Jesse Gall

Fireflies Like Flashbulbs Part One

In Humor, Local, The Mountains, Uncategorized on June 13, 2011 at 11:24 pm

I did it. I finally did it. Nature opened her doors to me and through the lens of the synchronous firefly Photinus carolinus she showed me a light show reminiscent the night scenes in James Cameron’s Avatar. Three days of failed efforts have paid off, as every piece finally fell into perfectly in place. Not to say it didn’t take some effort and take some time.

Arriving around four o’clock, we camped out and played cards, chasing shade for four hours in the parking lot of the Sugarlands Visitor Center before the trolleys finally started to roll in around 6:45. Hundreds of people began to fall into line as the six brown and red trolleys puttered in to take us away to the Elkmont area inside the Smoky Mountains National Park.

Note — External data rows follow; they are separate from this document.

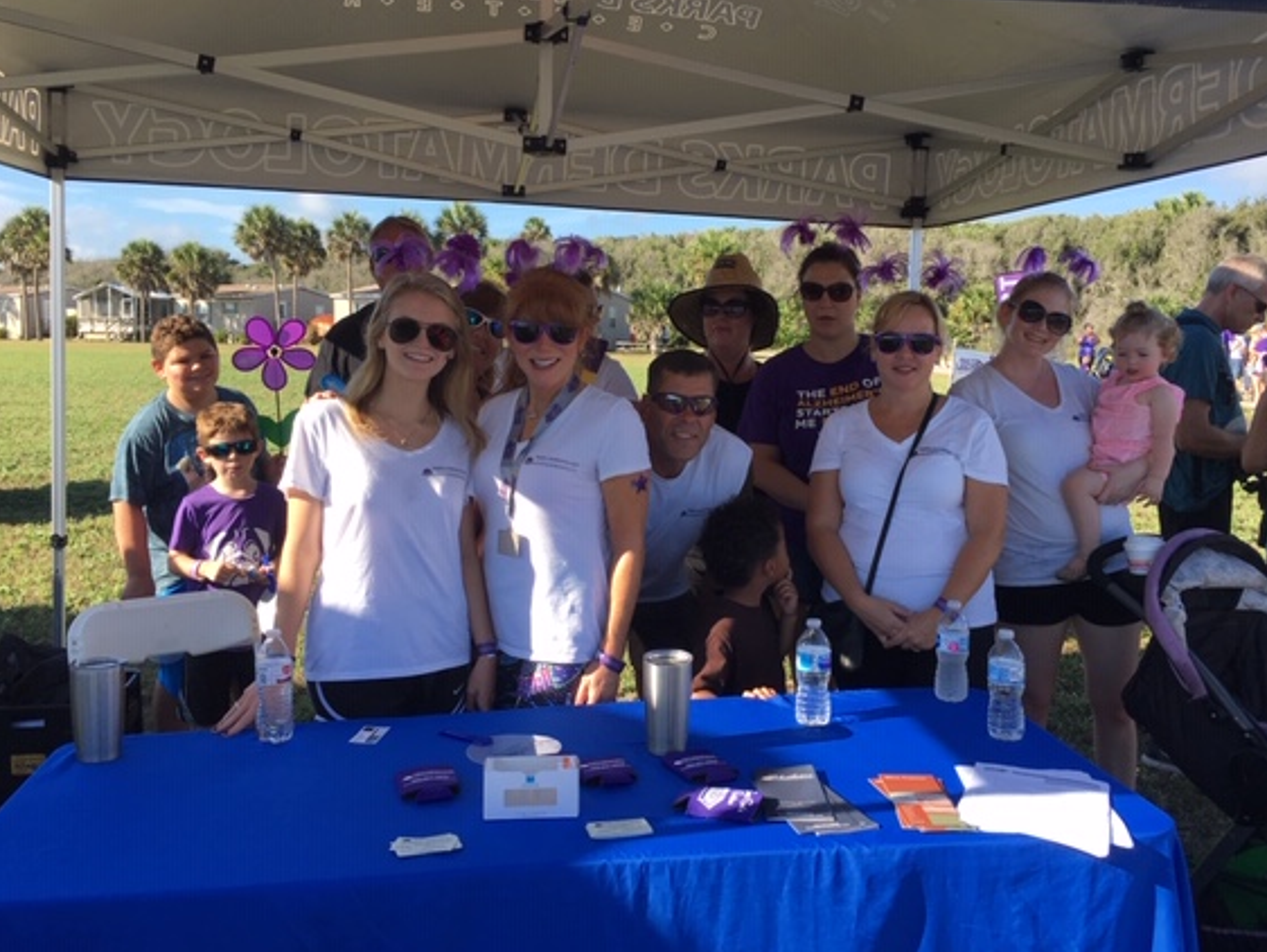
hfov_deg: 55.3
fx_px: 1208
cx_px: 670
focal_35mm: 33
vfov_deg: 42.9
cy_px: 433
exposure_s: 1/680
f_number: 2.2
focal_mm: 4.15
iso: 25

Packed like a New York subway car, the trolley snaked through the mountains for ten minutes before arriving at 555 Middle Of Nowhere Drive. You’ll know you’re there when a park ranger sitting at a folding table hands you a piece of red cellophane to tape over your flashlight. Why red cellophane you ask? The fireflies prefer mood lighting for their mating dance? No. Apparently, fireflies hate white light and  I can’t blame them because, quite frankly, I did too. It kills visibility and completely impairs anyone’s ability to see these finicky flies of fire! I, like a smart person, chose to forget my flashlight in the car. Others could learn from me. More on the evil flashlight-holders later.

Our fancy cooler rolling behind us like a piece of airport luggage, the four of us moved on down what I would call a slightly paved path. What I mean by “slightly paved” is that I’m very sure this particular path was paved at least once. Probably around the same time pavement was invented. Needless to say, our fancy cooler had become difficult to roll.

I digress. So I throw the obnoxiously bulky cooler over my shoulder and the four of us continued on, pushing forth into the forrest just as the sun began to give it’s first appearances at setting. It had started to fade, the light. But the electricity still roared. On the left, giant trees and a rushing river, quick with punchy little rapids and huge rocks undressed by a shallow tide. The water had fallen miles and miles away on a mountain somewhere, probably yesterday.

On the right of the path, the forrest extended into a green darkness as far as the eye could see. A horizon made completely of vegetation, a wall of ferns and weeds and flowers and trees formed with force, a forrest so complete it only broke to reveal the few  rundown tucked away private residences that rest here. They were dirty and haunched places, no regard for cosmetic considerations. I almost judged these dirty houses. I almost judged these people for how they live among the fireflies. What a thought.